SET PROBLEM ▸
Extract these lines of the listing below without any changes, starting at the line that contains "pose: elev=113.4 azim=204.9" and stopping after the line that contains "Dot at: (243, 287)".

GIVEN RECORDS ▸
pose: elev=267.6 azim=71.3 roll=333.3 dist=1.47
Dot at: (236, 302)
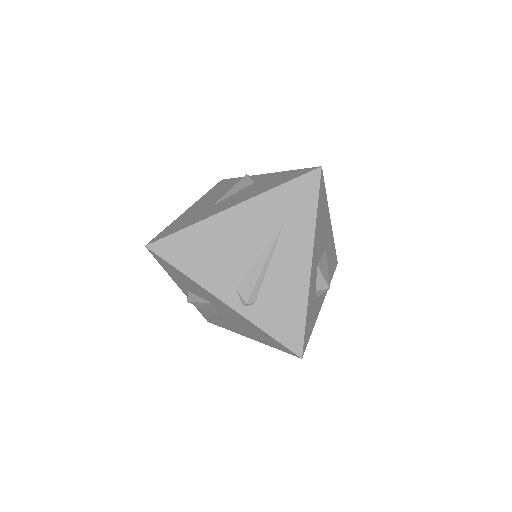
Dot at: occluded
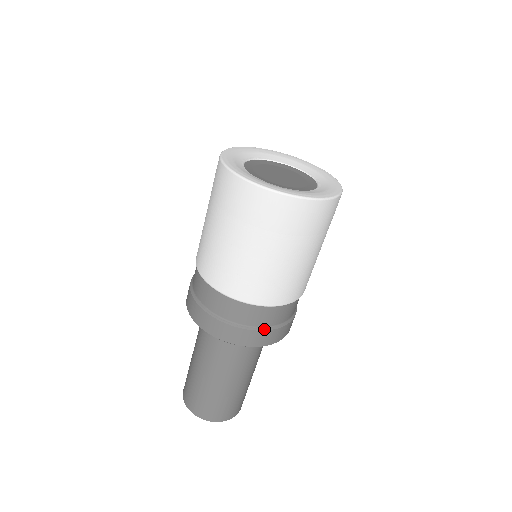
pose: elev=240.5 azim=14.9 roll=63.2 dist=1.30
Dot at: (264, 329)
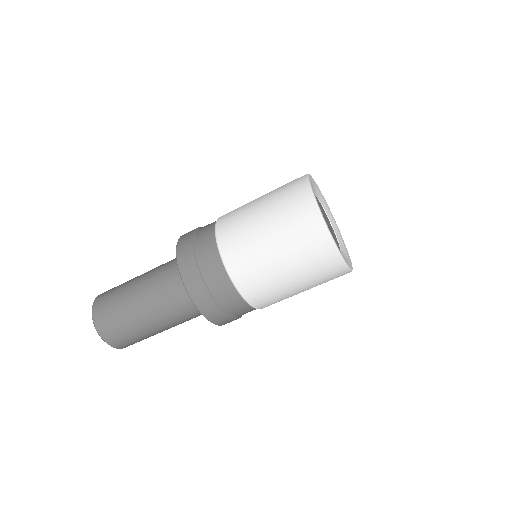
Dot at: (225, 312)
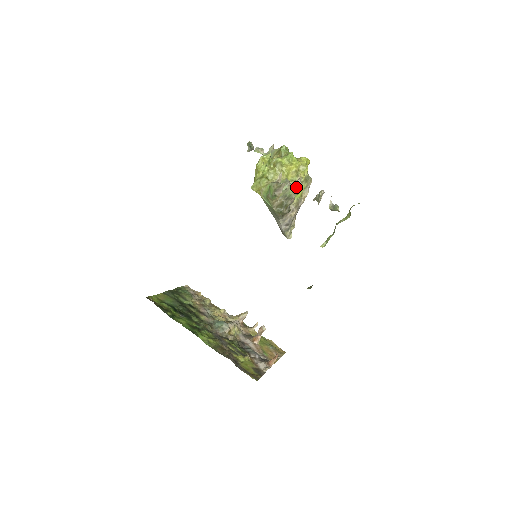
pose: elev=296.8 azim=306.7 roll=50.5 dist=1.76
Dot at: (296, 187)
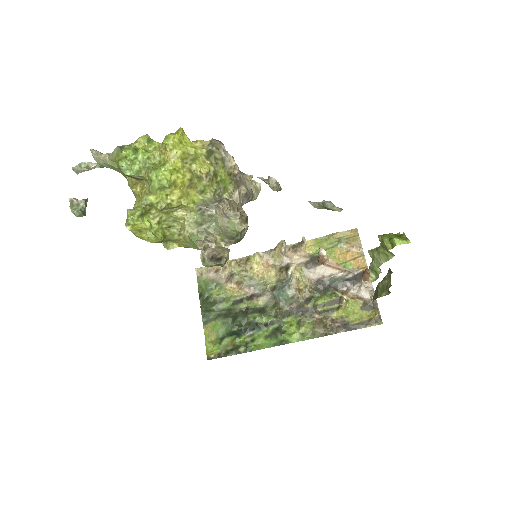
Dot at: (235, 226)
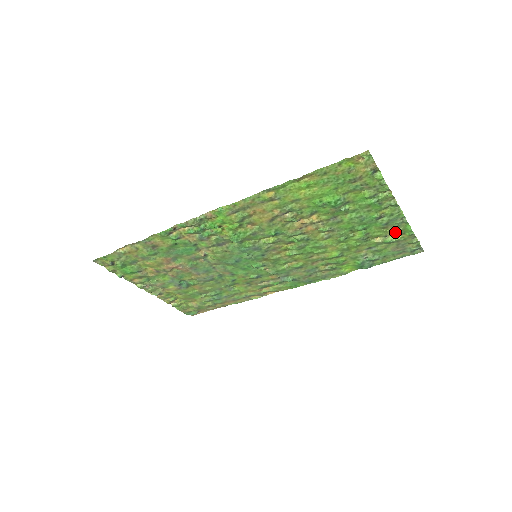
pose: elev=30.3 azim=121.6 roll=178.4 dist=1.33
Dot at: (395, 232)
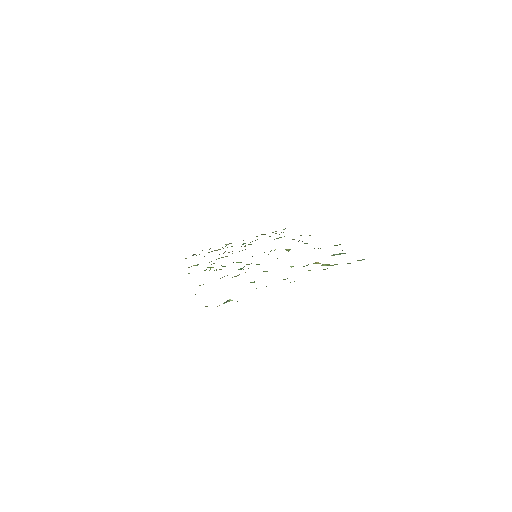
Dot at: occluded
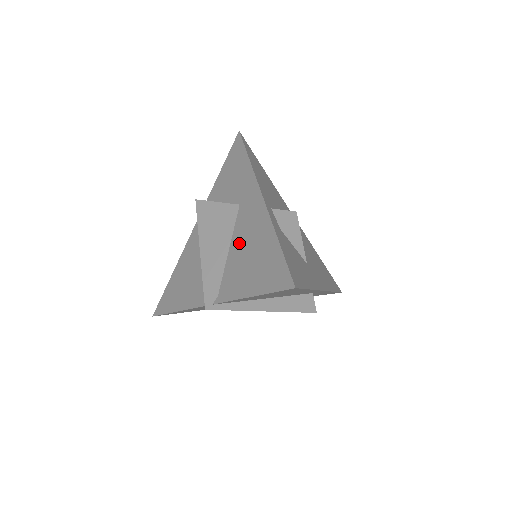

...

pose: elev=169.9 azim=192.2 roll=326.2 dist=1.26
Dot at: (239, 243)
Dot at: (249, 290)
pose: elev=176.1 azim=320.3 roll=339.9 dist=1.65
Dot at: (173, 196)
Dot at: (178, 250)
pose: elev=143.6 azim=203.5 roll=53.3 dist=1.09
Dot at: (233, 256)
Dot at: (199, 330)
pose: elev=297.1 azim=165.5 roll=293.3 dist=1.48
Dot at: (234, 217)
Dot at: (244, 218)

* * *

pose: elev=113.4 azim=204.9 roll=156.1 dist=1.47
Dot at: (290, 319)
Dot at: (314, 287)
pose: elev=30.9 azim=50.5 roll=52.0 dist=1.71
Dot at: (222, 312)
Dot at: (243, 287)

SOLUTION TO THE PROBLEM ▸
pose: elev=113.4 azim=204.9 roll=156.1 dist=1.47
Dot at: (290, 319)
Dot at: (314, 287)
pose: elev=30.9 azim=50.5 roll=52.0 dist=1.71
Dot at: (222, 312)
Dot at: (243, 287)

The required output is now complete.